I mention these things to remind readers what John Adams, the second President of the United States, famously said.

Facts are stubborn things; and whatever may be our wishes, our inclinations, or the dictates of our passions, they cannot alter the state of facts and evidence.

Trump’s pathological, racist, and incompetent leadership was no accident. It happened because people schemed to produce it.

Attacks on voting rights are not occurring by accident. Laws to suppress voting and intimidate voters have been drafted and enacted because people schemed to create and pass them.

Abusive and homicidal actions by law enforcement officers do not happen routinely in the United States by accident. They happen and are not prevented and corrected because people schemed to shield abusive and homicidal law enforcement officers and their employers from liability for what would otherwise be condemned as domestic terrorism, torture, and murder.

Allan Boesak is right. “There is no fuzziness, naivete, no ambiguity about this: it is pure, naked, abusive power.”

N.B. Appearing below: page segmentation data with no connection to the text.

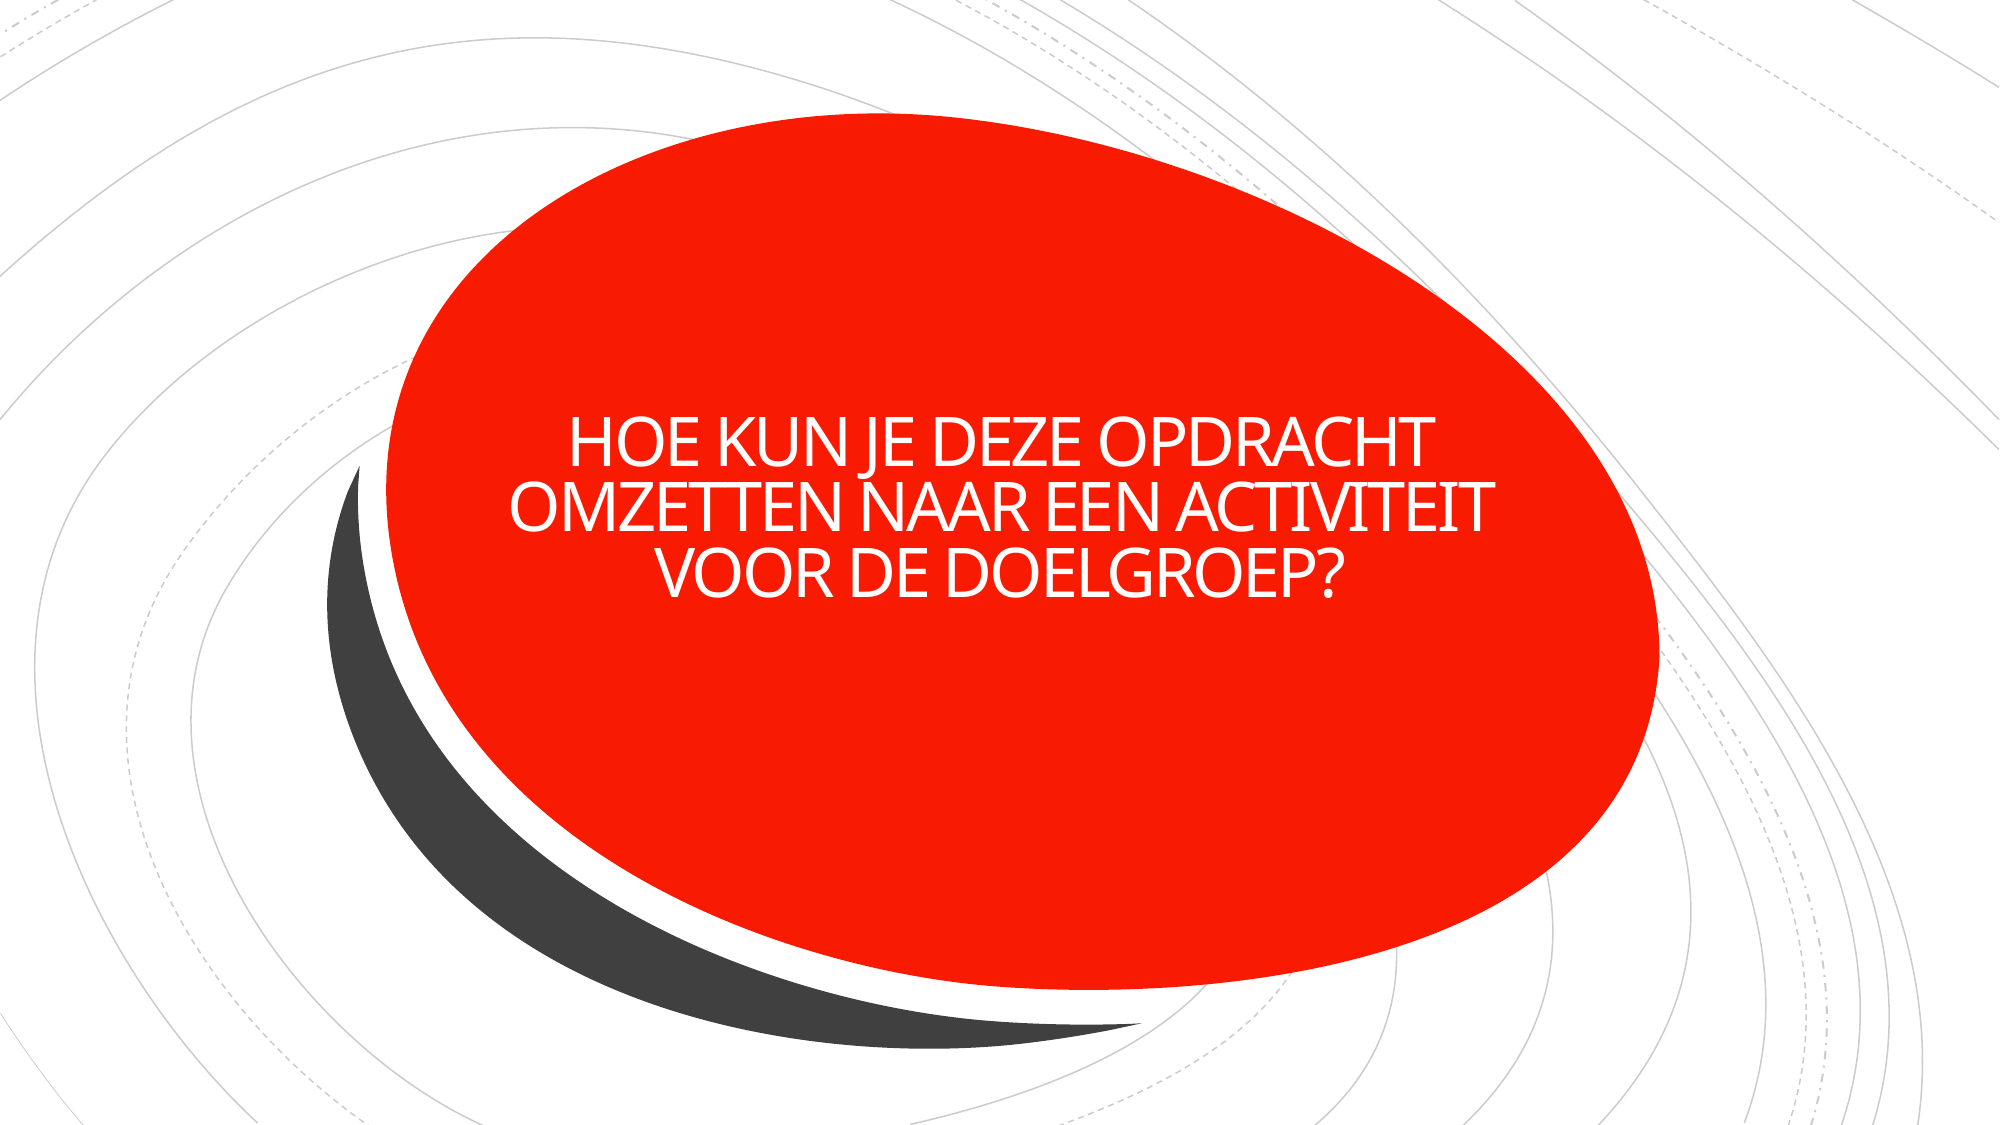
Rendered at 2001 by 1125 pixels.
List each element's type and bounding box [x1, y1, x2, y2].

text_box [0, 0, 2000, 1125]
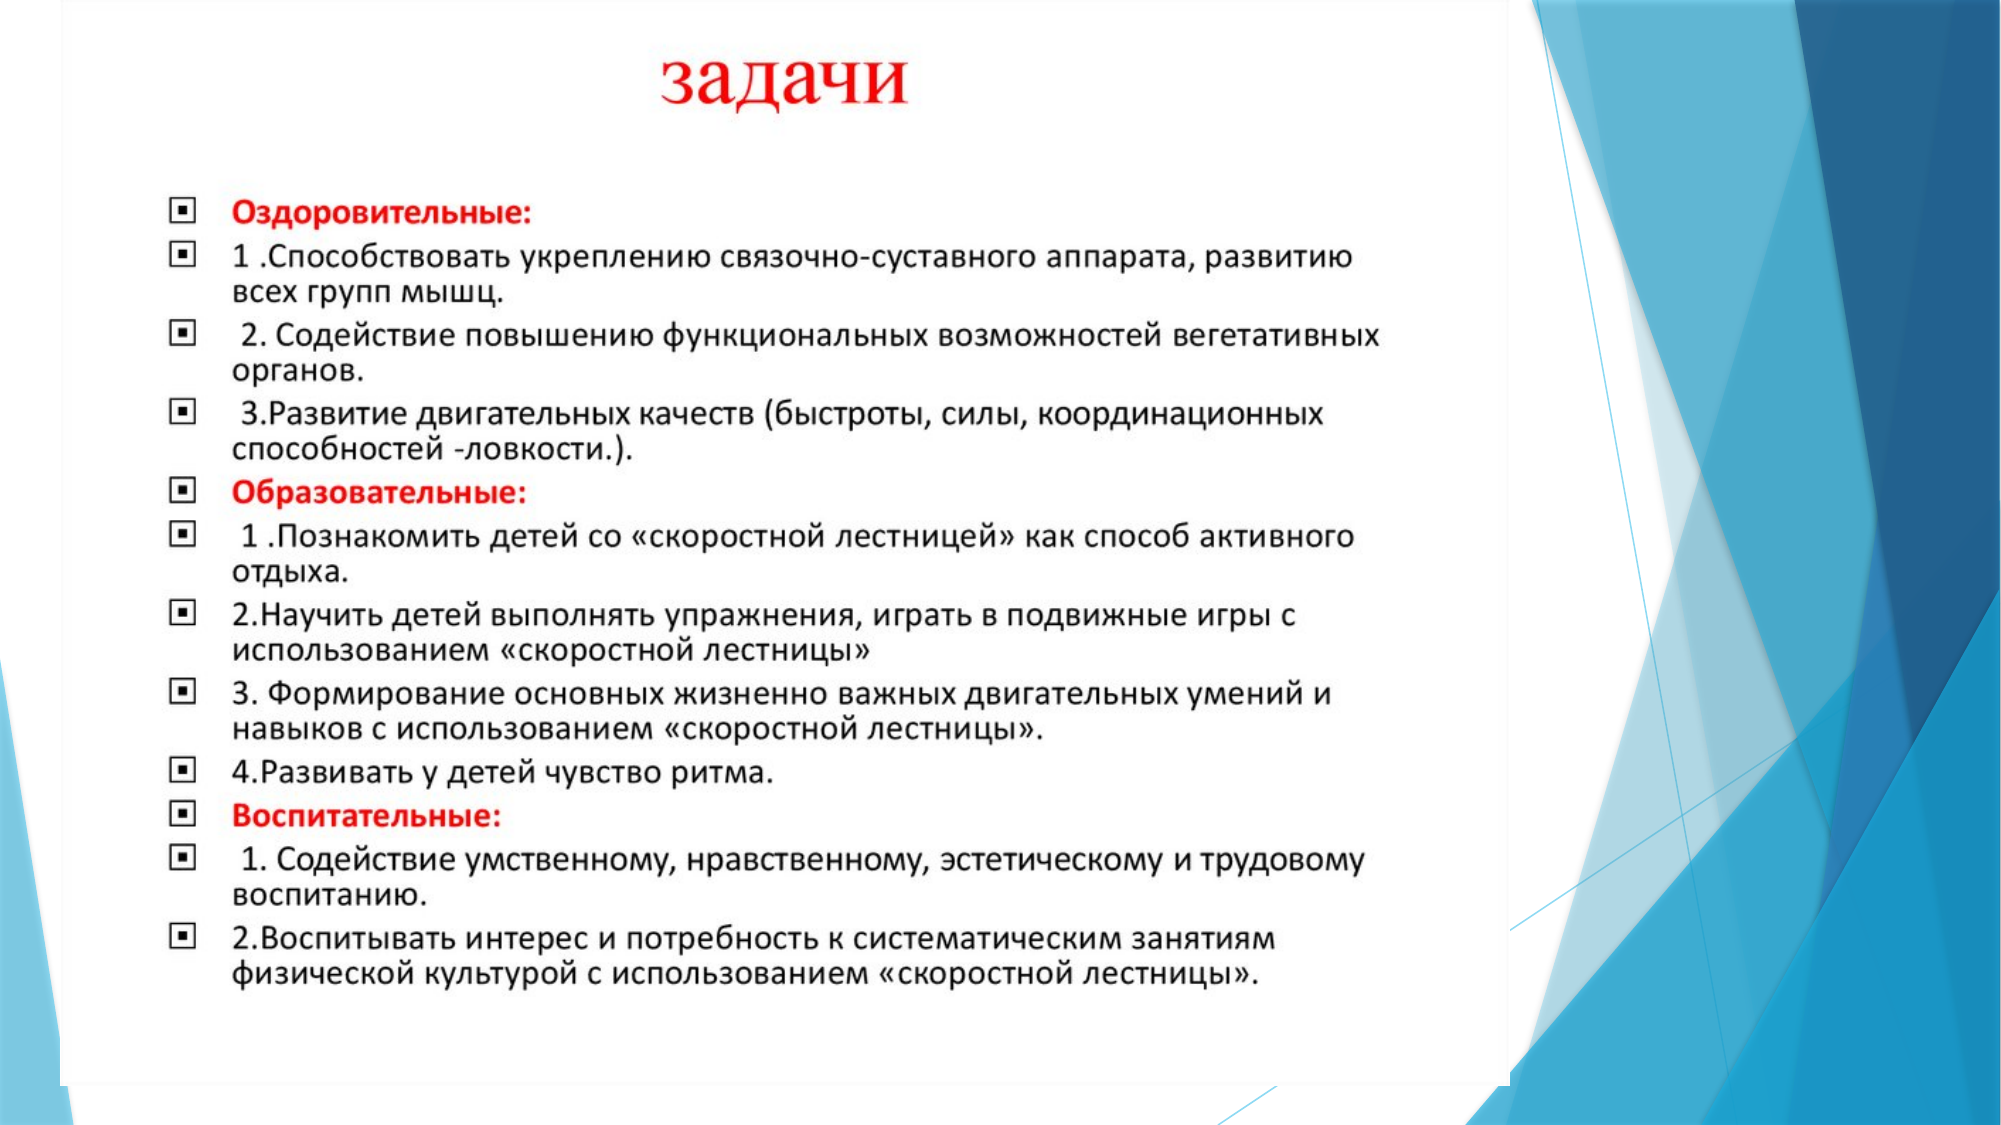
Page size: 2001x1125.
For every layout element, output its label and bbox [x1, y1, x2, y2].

picture [60, 0, 1510, 1086]
list [60, 10, 1649, 1096]
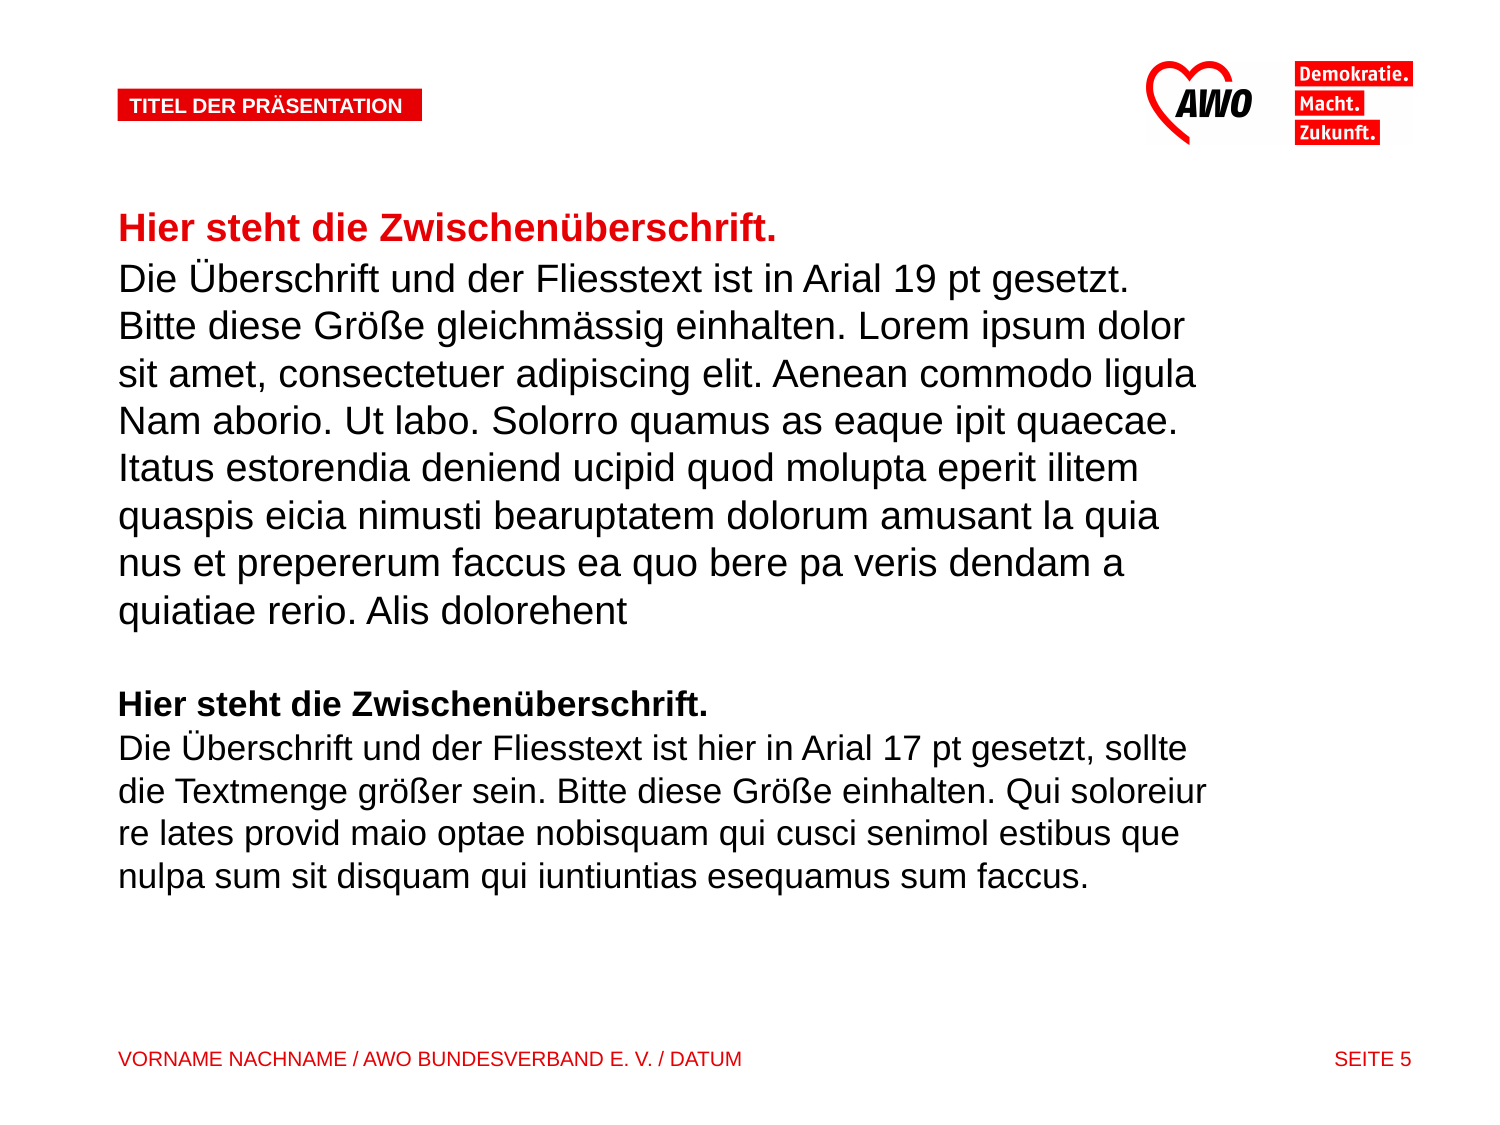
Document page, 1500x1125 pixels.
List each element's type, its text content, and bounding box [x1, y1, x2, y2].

list Hier steht die Zwischenüberschrift. [117, 680, 1211, 720]
title Hier steht die Zwischenüberschrift. [118, 202, 1211, 251]
picture [1146, 61, 1413, 145]
footer VORNAME NACHNAME / AWO BUNDESVERBAND E. V. / DATUM [118, 1045, 1211, 1072]
list Titel der Präsentation [117, 88, 422, 121]
list Die Überschrift und der Fliesstext ist hier in Arial 17 pt gesetzt, sollte die Textmenge größer sein. Bitte diese Größe einhalten. Qui soloreiur re lates provid maio optae nobisquam qui cusci senimol estibus que nulpa sum sit disquam qui iuntiuntias esequamus sum faccus. [118, 724, 1211, 956]
slide_number SEITE 5 [1333, 1045, 1412, 1072]
list Die Überschrift und der Fliesstext ist in Arial 19 pt gesetzt. Bitte diese Größe gleichmässig einhalten. Lorem ipsum dolor sit amet, consectetuer adipiscing elit. Aenean commodo ligula Nam aborio. Ut labo. Solorro quamus as eaque ipit quaecae. Itatus estorendia deniend ucipid quod molupta eperit ilitem quaspis eicia nimusti bearuptatem dolorum amusant la quia nus et prepererum faccus ea quo bere pa veris dendam a quiatiae rerio. Alis dolorehent [118, 252, 1211, 634]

However, I am not optimistic that the American public has the moral courage and devotion to democracy to do anything more than applaud the brave souls who fight such power or shrug about it. Instead, what Micah observed about the society he lived in is true of the United States today. There is no appetite for truth, no willingness to denounce fascism, white supremacy, patriarchy, misogyny, bigotry, and religious nationalism. There appears to be no insight for the grave depth to which our society has fallen.

This is an evil time.

It is our duty to say so.



[1] Allan Aubrey Boesak, Kairos, Crisis, and Global Apartheid:  The Challenge to Prophetic Resistance, New York:  Palgrave Macmillan, 2015.